Oosterom R, Verleun T, Lamberts S W
Mol Cell Endocrinol. 1983 Feb;29(2):197-212. doi: 10.1016/0303-7207(83)90213-7.
Culture conditions for rat pituitary cells were investigated which would result in high PRL synthesis and secretion with maintenance of dopamine-mediated inhibition of PRL secretion. From five commercially available media, RPMI resulted in the highest PRL content and secretion, but no inhibition of PRL secretion by dopamine was observed. MEM with Earle's salts fulfilled best our requirements for culturing functional PRL-secreting cells. PRL secretion was not affected by variations in the concentration of fetal calf serum, but was positively correlated with increasing horse serum concentrations. TRH-induced PRL release increased with increasing serum concentrations and was positively correlated with the concentration of 17 beta-estradiol in the culture medium (P less than 0.0025). An increase in the sodium bicarbonate concentration from 0.85 to 3.0 g/l resulted in a 4-fold stimulation of PRL synthesis and in a 27-fold stimulation of PRL secretion. However, at bicarbonate concentrations above 2.6 g/l, inhibition of PRL secretion by 500 nM dopamine was lost. The addition of 20 mM Hepes to the culture medium decreased basal PRL secretion by 48 +/- 13% (P less than 0.01), while dopamine inhibition of PRL secretion was reduced from 49 +/- 10% to 24 +/- 8% (P less than 0.05). When an increasing number of pituitary cells was cultured in a constant volume, PRL secretion expressed per cell increased up to 0.3-0.4 X 10(6) cells/dish/2 ml. With higher cell concentrations of up to 1 X 10(6) cells/dish, PRL secretion per cell diminished significantly, which indicates a direct negative feedback of high medium PRL on the PRL-secreting pituitary cells. In this culture system dopamine inhibited PRL secretion over a 4 h period in a dose-dependent manner (IC50 20 nM), while no paradoxical stimulation of PRL secretion was observed with low dopamine concentrations. However, a 25% stimulation (P less than 0.05) of PRL secretion by 0.1 nM dopamine could be obtained by addition of 0.01% ascorbic acid, which by itself decreased basal PRL secretion by 49% (P less than 0.01). Thus, tissue culture conditions that result in high PRL production are not necessarily the best choice, since dopamine-mediated inhibition of PRL secretion is another important parameter for the functioning of lactotrophs in culture. The best compromise is MEM with 2.2 g/l of sodium bicarbonate, without Hepes buffer and supplemented with 10% FCS.

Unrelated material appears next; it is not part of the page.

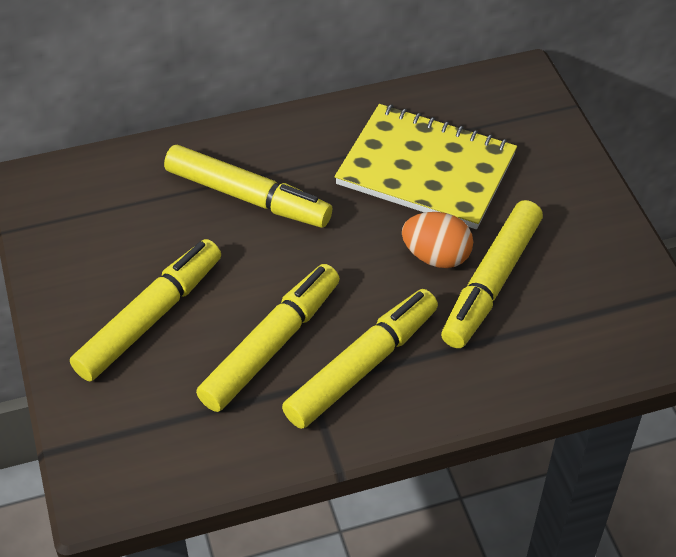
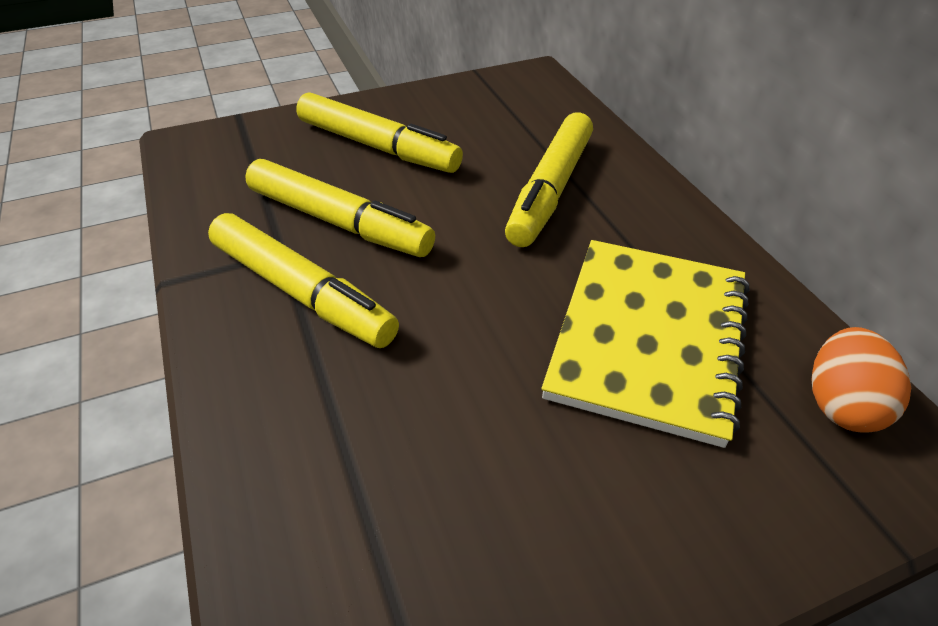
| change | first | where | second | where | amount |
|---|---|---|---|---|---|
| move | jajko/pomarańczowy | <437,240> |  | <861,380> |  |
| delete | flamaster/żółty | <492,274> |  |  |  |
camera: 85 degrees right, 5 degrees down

对大鼠垂体细胞的培养条件进行了研究,旨在实现高催乳素(PRL)合成与分泌,同时维持多巴胺介导的对PRL分泌的抑制作用。在五种市售培养基中,RPMI培养基中的PRL含量和分泌量最高,但未观察到多巴胺对PRL分泌的抑制作用。含Earle氏盐的MEM培养基最符合我们培养功能性PRL分泌细胞的要求。PRL分泌不受胎牛血清浓度变化的影响,但与马血清浓度的增加呈正相关。促甲状腺激素(TRH)诱导的PRL释放随血清浓度增加而增加,且与培养基中17β-雌二醇的浓度呈正相关(P<0.0025)。碳酸氢钠浓度从0.85g/L增加到3.0g/L,导致PRL合成增加4倍,PRL分泌增加27倍。然而,当碳酸氢钠浓度高于2.6g/L时,500nM多巴胺对PRL分泌的抑制作用消失。向培养基中添加20mM羟乙基哌嗪乙磺酸(Hepes)可使基础PRL分泌降低48±13%(P<0.01),而多巴胺对PRL分泌的抑制作用从49±10%降低至24±8%(P<0.05)。当在恒定体积中培养的垂体细胞数量增加时,每个细胞的PRL分泌量增加,直至达到0.3 - 0.4×10⁶个细胞/培养皿/2ml。当细胞浓度高达1×10⁶个细胞/培养皿时,每个细胞的PRL分泌量显著减少,这表明培养基中高浓度的PRL对PRL分泌性垂体细胞存在直接负反馈作用。在该培养系统中,多巴胺在4小时内以剂量依赖性方式抑制PRL分泌(半数抑制浓度[IC50]为20nM),低浓度多巴胺未观察到对PRL分泌的反常刺激作用。然而,添加0.01%抗坏血酸可使0.1nM多巴胺刺激PRL分泌25%(P<0.05),而抗坏血酸本身可使基础PRL分泌降低49%(P<0.01)。因此,导致高PRL产生的组织培养条件不一定是最佳选择,因为多巴胺介导的对PRL分泌的抑制作用是培养中催乳细胞功能的另一个重要参数。最佳折衷方案是使用含2.2g/L碳酸氢钠、不含Hepes缓冲液并添加10%胎牛血清(FCS)的MEM培养基。